→ VOTRE TÂCHE: D'après le texte sur les associations de jeunesse en zone occupée, qui vante la collaboration et la place de la France dans la nouvelle Europe ?

→ TEXTE DE LA PAGE:
-=-=-
Il s'agit, donc, de faire un état des associations de jeunesse en zone occupée; le gouvernement souhaite en étudier les possibilité de développement.

Fernand de Brinon vante la collaboration, et la place de la France dans la nouvelle Europe, avec '' ses pâturages, ses troupeaux, ses vergers ; l'attrait du tourisme et le prestige du luxe, l’œuvre du paysan et celle de l'ouvrier...'' etc..

Certes, reconnaît-il, la jeunesse doit, à Vichy comme à Paris, se pénétrer d’un certain nombre de valeurs morales, se pétrir de la culture du chef, obéir à une rigoureuse formation physique, s’accommoder d’une hygiène de vie et de canons de virilité extrêmement stricts, bref, donner naissance à l’homme nouveau que nous appelons de nos vœux....
-=-=-
→ INFORMATIONS AFFICHÉES:
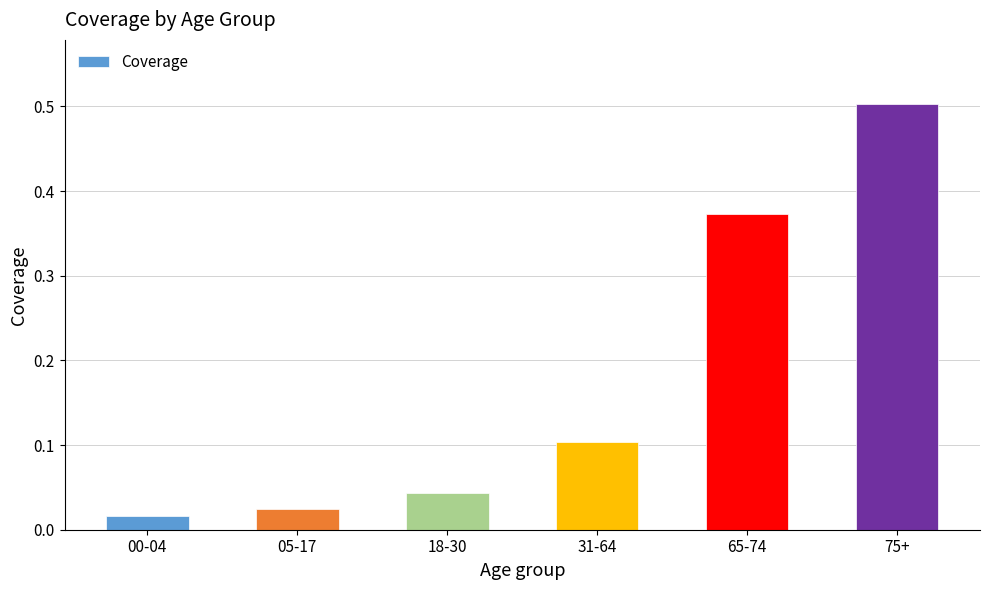

The chart shows a value of 0.5 at 75+. True or false?

True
-=-=-
→ RÉSULTAT DE L'EXERCICE: Fernand de Brinon.